Temporal profile of Gli activity in neural cells exposed to different concentrations of Shh.

(A) Experimental scheme. The reporter plasmid, which carries the coding sequence of the firefly luciferase gene (FF-luciferase) driven by octameric Gli-binding sites (8xGBS), was introduced with a normalization plasmid, containing Renilla luciferase, into HH st.10 chick embryos by in ovo electroporation. [i] Explants were removed and cultured ex vivo in the presence of different concentrations of recombinant Shh. Dual luciferase assays were performed at appropriate time points. (B) Gli activity, measured with GBS-Luc, in neural cells exposed to the indicated concentrations of Shh (nM) for 6 h. Graph shows the fold induction of Gli activity in response to Shh compared to the level of Gli activity in untreated explants (relative Gli activity ± s.e.m.).

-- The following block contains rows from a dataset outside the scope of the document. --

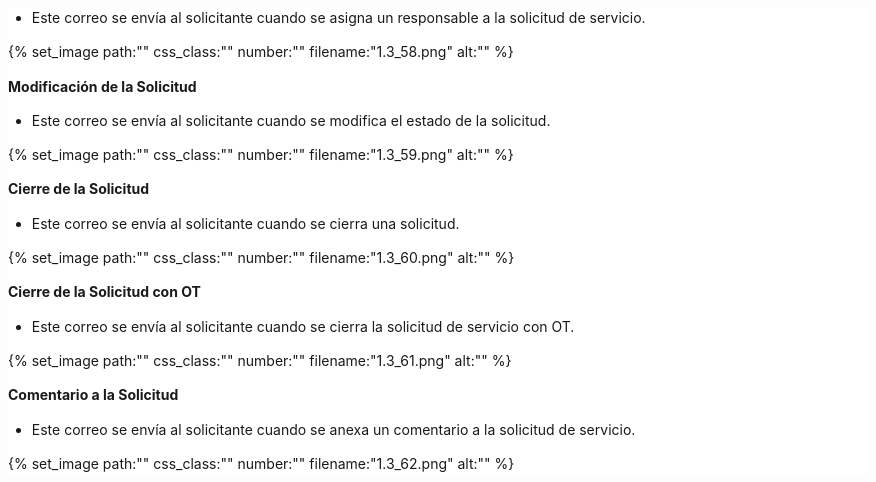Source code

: - Este correo se envía al solicitante cuando se asigna un responsable a la solicitud de servicio.

{% set_image
  path:""
  css_class:""
  number:""
  filename:"1.3_58.png"
  alt:""
%}

**Modificación de la Solicitud**

- Este correo se envía al solicitante cuando se modifica el estado de la solicitud.

{% set_image
  path:""
  css_class:""
  number:""
  filename:"1.3_59.png"
  alt:""
%}

**Cierre de la Solicitud**

- Este correo se envía al solicitante cuando se cierra una solicitud.

{% set_image
  path:""
  css_class:""
  number:""
  filename:"1.3_60.png"
  alt:""
%}

**Cierre de la Solicitud con OT**

- Este correo se envía al solicitante cuando se cierra la solicitud de servicio con OT.

{% set_image
  path:""
  css_class:""
  number:""
  filename:"1.3_61.png"
  alt:""
%}

**Comentario a la Solicitud**

- Este correo se envía al solicitante cuando se anexa un comentario a la solicitud de servicio.

{% set_image
  path:""
  css_class:""
  number:""
  filename:"1.3_62.png"
  alt:""
%}
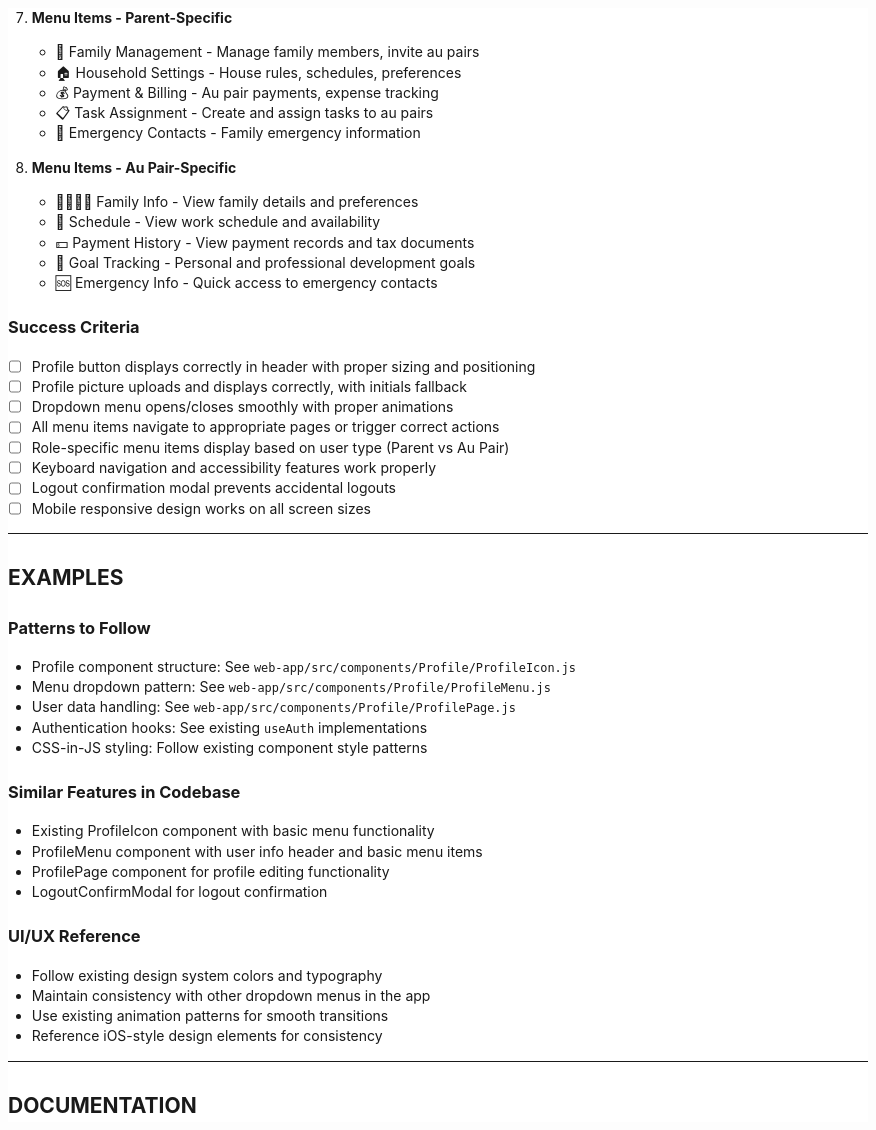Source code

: 7. **Menu Items - Parent-Specific**
   - 👥 Family Management - Manage family members, invite au pairs
   - 🏠 Household Settings - House rules, schedules, preferences
   - 💰 Payment & Billing - Au pair payments, expense tracking
   - 📋 Task Assignment - Create and assign tasks to au pairs
   - 🚨 Emergency Contacts - Family emergency information

8. **Menu Items - Au Pair-Specific**
   - 👨‍👩‍👧‍👦 Family Info - View family details and preferences
   - 📅 Schedule - View work schedule and availability
   - 💵 Payment History - View payment records and tax documents
   - 🎯 Goal Tracking - Personal and professional development goals
   - 🆘 Emergency Info - Quick access to emergency contacts

### Success Criteria
- [ ] Profile button displays correctly in header with proper sizing and positioning
- [ ] Profile picture uploads and displays correctly, with initials fallback
- [ ] Dropdown menu opens/closes smoothly with proper animations
- [ ] All menu items navigate to appropriate pages or trigger correct actions
- [ ] Role-specific menu items display based on user type (Parent vs Au Pair)
- [ ] Keyboard navigation and accessibility features work properly
- [ ] Logout confirmation modal prevents accidental logouts
- [ ] Mobile responsive design works on all screen sizes

---

## EXAMPLES


### Patterns to Follow
- Profile component structure: See `web-app/src/components/Profile/ProfileIcon.js`
- Menu dropdown pattern: See `web-app/src/components/Profile/ProfileMenu.js`
- User data handling: See `web-app/src/components/Profile/ProfilePage.js`
- Authentication hooks: See existing `useAuth` implementations
- CSS-in-JS styling: Follow existing component style patterns

### Similar Features in Codebase
- Existing ProfileIcon component with basic menu functionality
- ProfileMenu component with user info header and basic menu items
- ProfilePage component for profile editing functionality
- LogoutConfirmModal for logout confirmation

### UI/UX Reference
- Follow existing design system colors and typography
- Maintain consistency with other dropdown menus in the app
- Use existing animation patterns for smooth transitions
- Reference iOS-style design elements for consistency

---

## DOCUMENTATION
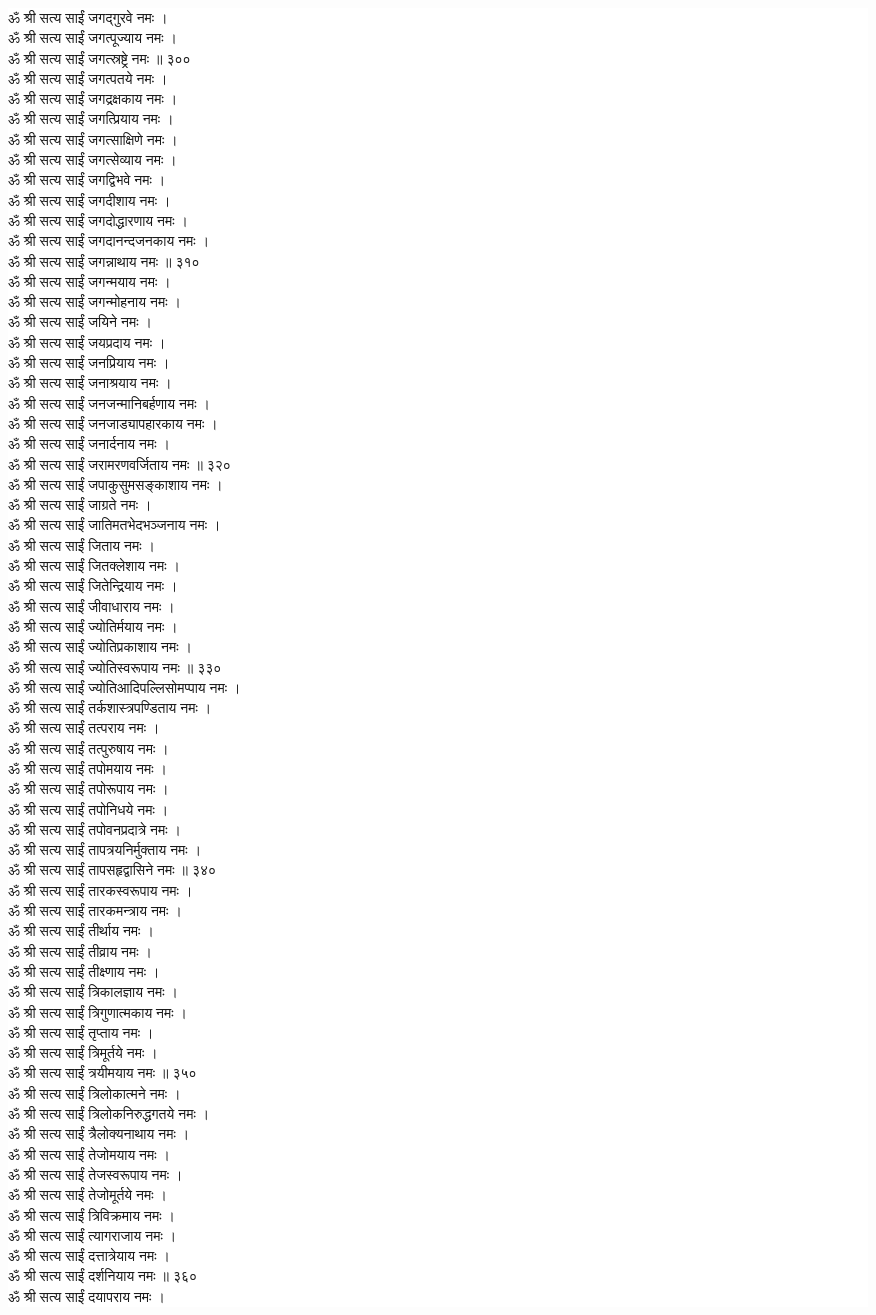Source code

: ॐ श्री सत्य साईं जगद्गुरवे नमः ।  
ॐ श्री सत्य साईं जगत्पूज्याय नमः ।  
ॐ श्री सत्य साईं जगत्स्रष्ट्रे नमः ॥ ३००  
ॐ श्री सत्य साईं जगत्पतये नमः ।  
ॐ श्री सत्य साईं जगद्रक्षकाय नमः ।  
ॐ श्री सत्य साईं जगत्प्रियाय नमः ।  
ॐ श्री सत्य साईं जगत्साक्षिणे नमः ।  
ॐ श्री सत्य साईं जगत्सेव्याय नमः ।  
ॐ श्री सत्य साईं जगद्विभवे नमः ।  
ॐ श्री सत्य साईं जगदीशाय नमः ।  
ॐ श्री सत्य साईं जगदोद्धारणाय नमः ।  
ॐ श्री सत्य साईं जगदानन्दजनकाय नमः ।  
ॐ श्री सत्य साईं जगन्नाथाय नमः ॥ ३१०  
ॐ श्री सत्य साईं जगन्मयाय नमः ।  
ॐ श्री सत्य साईं जगन्मोहनाय नमः ।  
ॐ श्री सत्य साईं जयिने नमः ।  
ॐ श्री सत्य साईं जयप्रदाय नमः ।  
ॐ श्री सत्य साईं जनप्रियाय नमः ।  
ॐ श्री सत्य साईं जनाश्रयाय नमः ।  
ॐ श्री सत्य साईं जनजन्मानिबर्हणाय नमः ।  
ॐ श्री सत्य साईं जनजाड्यापहारकाय नमः ।  
ॐ श्री सत्य साईं जनार्दनाय नमः ।  
ॐ श्री सत्य साईं जरामरणवर्जिताय नमः ॥ ३२०  
ॐ श्री सत्य साईं जपाकुसुमसङ्काशाय नमः ।  
ॐ श्री सत्य साईं जाग्रते नमः ।  
ॐ श्री सत्य साईं जातिमतभेदभञ्जनाय नमः ।  
ॐ श्री सत्य साईं जिताय नमः ।  
ॐ श्री सत्य साईं जितक्लेशाय नमः ।  
ॐ श्री सत्य साईं जितेन्द्रियाय नमः ।  
ॐ श्री सत्य साईं जीवाधाराय नमः ।  
ॐ श्री सत्य साईं ज्योतिर्मयाय नमः ।  
ॐ श्री सत्य साईं ज्योतिप्रकाशाय नमः ।  
ॐ श्री सत्य साईं ज्योतिस्वरूपाय नमः ॥ ३३०  
ॐ श्री सत्य साईं ज्योतिआदिपल्लिसोमप्पाय नमः ।  
ॐ श्री सत्य साईं तर्कशास्त्रपण्डिताय नमः ।  
ॐ श्री सत्य साईं तत्पराय नमः ।  
ॐ श्री सत्य साईं तत्पुरुषाय नमः ।  
ॐ श्री सत्य साईं तपोमयाय नमः ।  
ॐ श्री सत्य साईं तपोरूपाय नमः ।  
ॐ श्री सत्य साईं तपोनिधये नमः ।  
ॐ श्री सत्य साईं तपोवनप्रदात्रे नमः ।  
ॐ श्री सत्य साईं तापत्रयनिर्मुक्ताय नमः ।  
ॐ श्री सत्य साईं तापसहृद्वासिने नमः ॥ ३४०  
ॐ श्री सत्य साईं तारकस्वरूपाय नमः ।  
ॐ श्री सत्य साईं तारकमन्त्राय नमः ।  
ॐ श्री सत्य साईं तीर्थाय नमः ।  
ॐ श्री सत्य साईं तीव्राय नमः ।  
ॐ श्री सत्य साईं तीक्ष्णाय नमः ।  
ॐ श्री सत्य साईं त्रिकालज्ञाय नमः ।  
ॐ श्री सत्य साईं त्रिगुणात्मकाय नमः ।  
ॐ श्री सत्य साईं तृप्ताय नमः ।  
ॐ श्री सत्य साईं त्रिमूर्तये नमः ।  
ॐ श्री सत्य साईं त्रयीमयाय नमः ॥ ३५०  
ॐ श्री सत्य साईं त्रिलोकात्मने नमः ।  
ॐ श्री सत्य साईं त्रिलोकनिरुद्धगतये नमः ।  
ॐ श्री सत्य साईं त्रैलोक्यनाथाय नमः ।  
ॐ श्री सत्य साईं तेजोमयाय नमः ।  
ॐ श्री सत्य साईं तेजस्वरूपाय नमः ।  
ॐ श्री सत्य साईं तेजोमूर्तये नमः ।  
ॐ श्री सत्य साईं त्रिविक्रमाय नमः ।  
ॐ श्री सत्य साईं त्यागराजाय नमः ।  
ॐ श्री सत्य साईं दत्तात्रेयाय नमः ।  
ॐ श्री सत्य साईं दर्शनियाय नमः ॥ ३६०  
ॐ श्री सत्य साईं दयापराय नमः ।  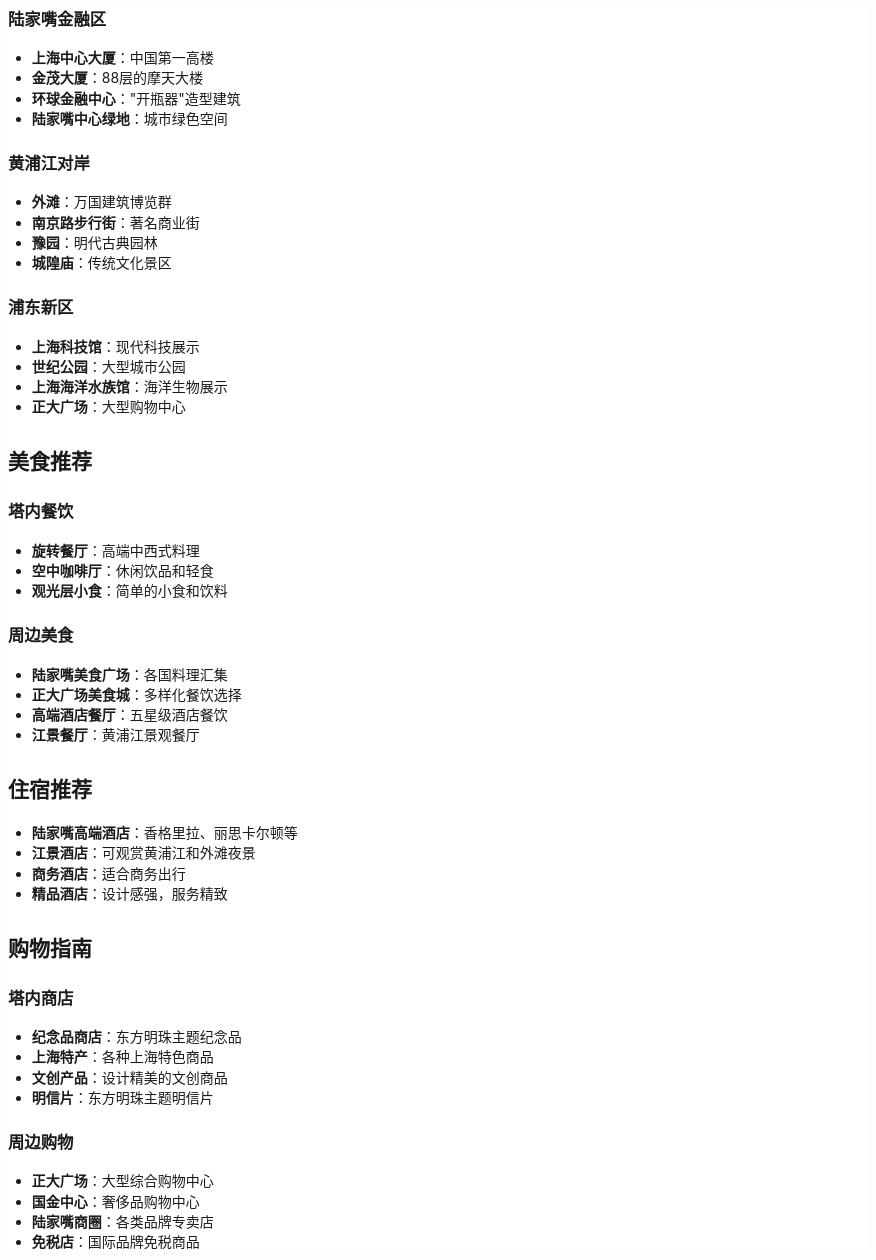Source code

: ### 陆家嘴金融区
- **上海中心大厦**：中国第一高楼
- **金茂大厦**：88层的摩天大楼
- **环球金融中心**："开瓶器"造型建筑
- **陆家嘴中心绿地**：城市绿色空间

### 黄浦江对岸
- **外滩**：万国建筑博览群
- **南京路步行街**：著名商业街
- **豫园**：明代古典园林
- **城隍庙**：传统文化景区

### 浦东新区
- **上海科技馆**：现代科技展示
- **世纪公园**：大型城市公园
- **上海海洋水族馆**：海洋生物展示
- **正大广场**：大型购物中心

## 美食推荐

### 塔内餐饮
- **旋转餐厅**：高端中西式料理
- **空中咖啡厅**：休闲饮品和轻食
- **观光层小食**：简单的小食和饮料

### 周边美食
- **陆家嘴美食广场**：各国料理汇集
- **正大广场美食城**：多样化餐饮选择
- **高端酒店餐厅**：五星级酒店餐饮
- **江景餐厅**：黄浦江景观餐厅

## 住宿推荐

- **陆家嘴高端酒店**：香格里拉、丽思卡尔顿等
- **江景酒店**：可观赏黄浦江和外滩夜景
- **商务酒店**：适合商务出行
- **精品酒店**：设计感强，服务精致

## 购物指南

### 塔内商店
- **纪念品商店**：东方明珠主题纪念品
- **上海特产**：各种上海特色商品
- **文创产品**：设计精美的文创商品
- **明信片**：东方明珠主题明信片

### 周边购物
- **正大广场**：大型综合购物中心
- **国金中心**：奢侈品购物中心
- **陆家嘴商圈**：各类品牌专卖店
- **免税店**：国际品牌免税商品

Between 0.1 nM and 1 nM Shh the level of Gli activity at 6 h is a function of Shh concentration. (C) Temporal dynamics of Gli activity in explants exposed to Shh. The fold increase in Gli activity (relative Gli activity ± s.e.m.) measured with GBS-Luc in [i] explants treated with either 0.25 nM Shh (blue) or 2 nM Shh (green) for the indicated times. Data for 1 nM Shh (red dashed line) taken from Dessaud et al. (2007) [24] is included for comparison. Cells become adapted to these concentrations of Shh; moreover the time taken for Gli activity to return to less than 4-fold above pre-stimulus levels (inset) when exposed to the indicated concentrations of Shh is proportional to Shh concentration.